Still another improvement stymied by Democrats was the proposal to allow smaller businesses to pool their resources together and purchase insurance as a single unit. This would allow smaller companies to get the same big discounts in insurance policies as larger corporations. This is really a common purchasing tactic across the globe. Let’s imagine a farmer selling a hundred bags of rice for ten dollars each at a market. He makes some money on each bag, but he has to sell most or all of his product in order to make an actual profit. The farmer must live with the risk that he may not be able to sell enough bags of rice to profit. Now let’s imagine a restaurant sends someone to buy a large quantity of supplies. They will likely have many rice sellers to choose from and they want the best price. Our farmer, being a clever man, comes on the idea to offer the restaurant his rice for only nine dollars a bag, cheaper than anyone else, but only if they buy all the rice. The restaurant quickly agrees because they get to buy rice for slightly cheaper than is typical, while the farmer is elated to have sold every bag instantly. Even though he made slightly less money per bag, he more than makes up for it because no bag goes unsold. In the same vein, major corporations and labor unions with thousands of employees ask insurance companies for big discounts that any insurer is happy to accept because of the massive number of new policies that are generated. A small company with only a dozen or so workers cannot possibly get the same discount because they don’t offer the insurance firm enough business. Republican lawmakers tried to pass legislation to deregulate the insurance industry in this regard to allow small businesses to combine their buying power and win the same discounts as larger employers. This would save money for thousands of small businesses and allow their enterprises to expand and employ more people. Unfortunately, Democrats stonewalled the amendment and small businesses continue to be disadvantaged as a result of this bill.
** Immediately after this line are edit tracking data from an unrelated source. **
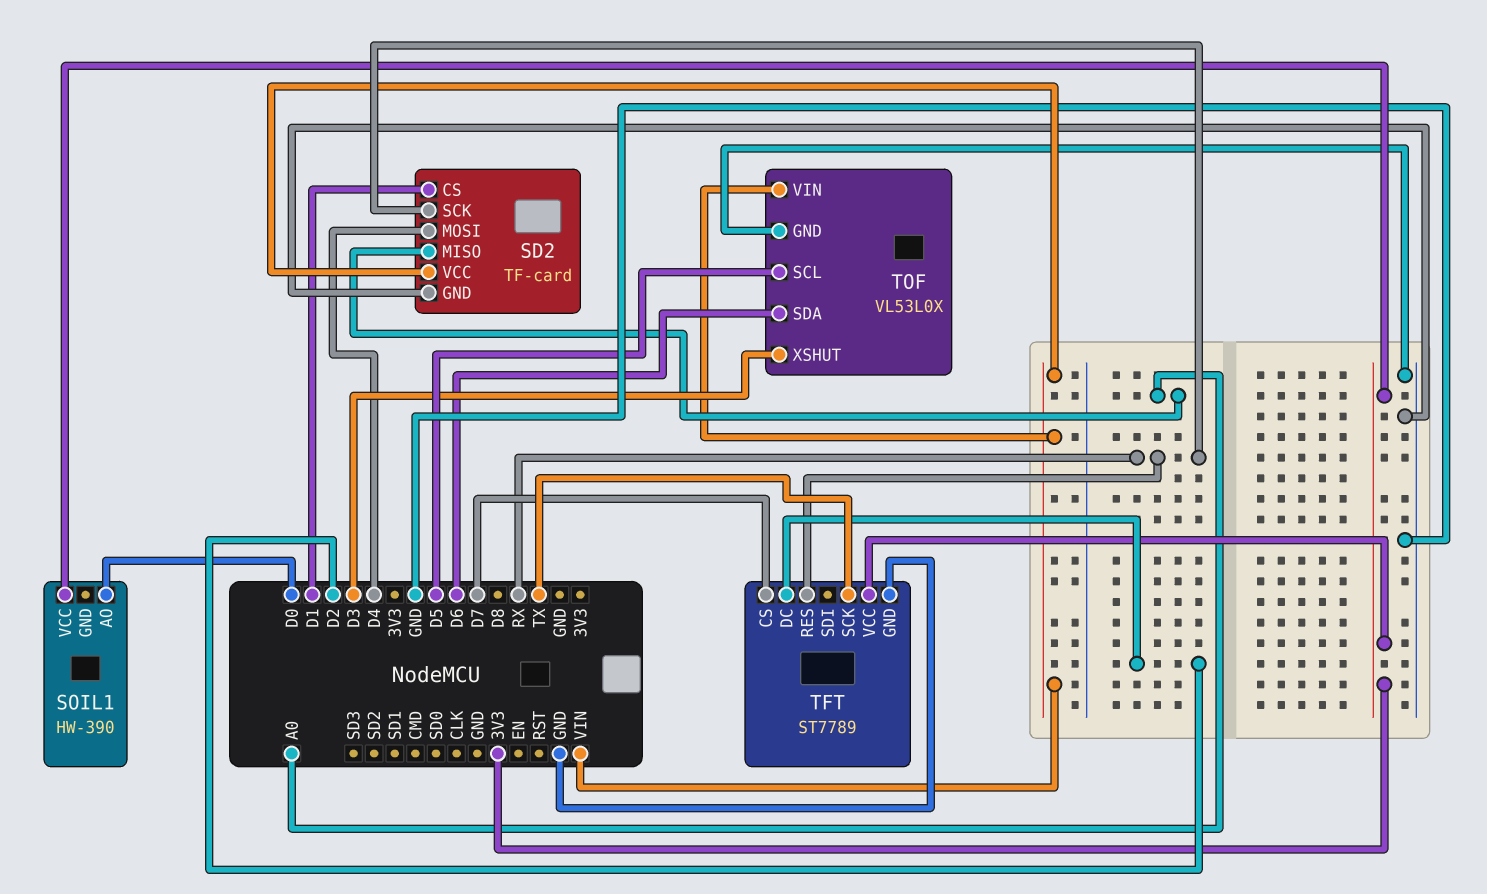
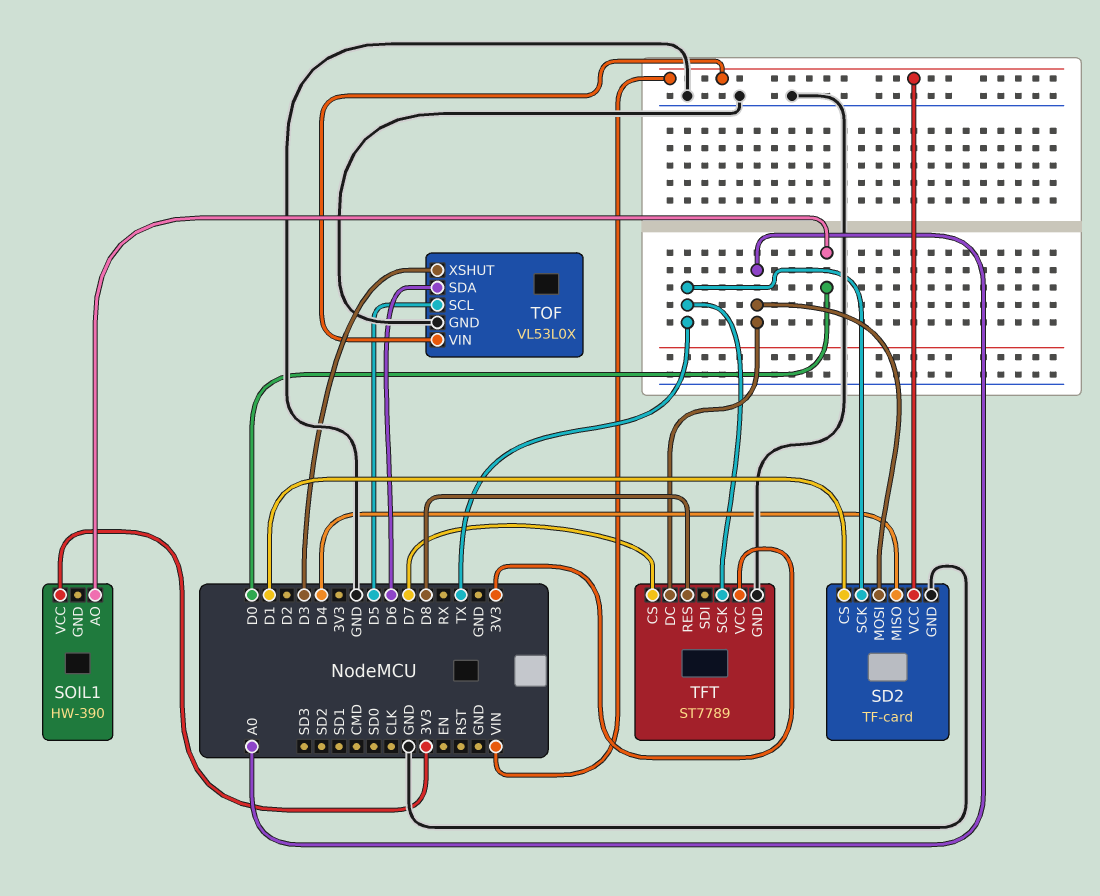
SD2 pin MISO: A0 -> D4
SD2 pin MOSI: D4 -> A0
SD2 pin SCK: RX -> TX
TFT pin DC: D2 -> A0
TFT pin RES: RX -> D8

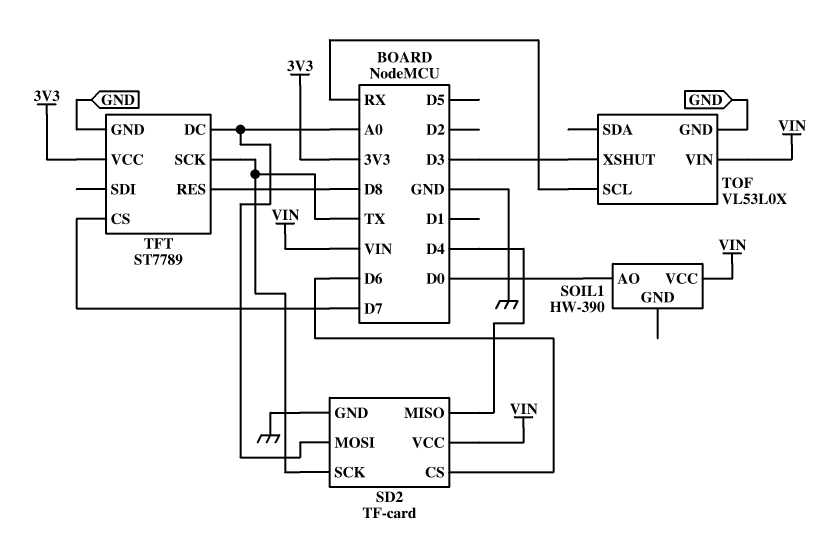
SD2 pin CS: D1 -> D6
SOIL1 pin VCC: 3V3 -> VIN
TOF pin SCL: D5 -> RX
TOF pin SDA: D6 -> none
These are only a few of the many free market solutions to improving healthcare in the United States. Agreeing to these reforms would have lowered insurance costs, reduced government spending, reduced unemployment, benefited small businesses and large corporations alike, and would have made insurance affordable for millions of additional Americans. However, it would require the champions of this healthcare bill to admit that government regulation was the problem, rather than the solution to any and all social problems. Instead, Congress decided to drastically increase spending and enact legislation that increases unemployment in the middle of a recession, cuts or eliminates medical benefits for millions of Americans, including over five million retired senior citizens, and will force millions of other citizens to pay for insurance they don’t want, or face stiff fines. It will have a terrible impact on the American economy by causing the national debt to skyrocket and unemployment to continue to rise. It will greatly erode the personal liberties of the American People by creating a de facto tax on being alive, as well as by forcing individuals into a medical system against their will. There are many religious minorities in the United States who are opposed to modern medicine, yet they will be forced to pay for it, whether their faith allows them to use it or not. Congress is mandating a policy that denies citizens freedom to enjoy the fruits of their labor as they see fit and invades the most personal and private aspect of our lives, which are literally our lives themselves. This bill is unconstitutional on multiple levels, is a financial and economic disaster, and is a criminal theft of the American Peoples’ personal liberty. It is absolutely true what Ronald Reagan once said, “The most terrifying words in the English language are: I'm from the government and I'm here to help.”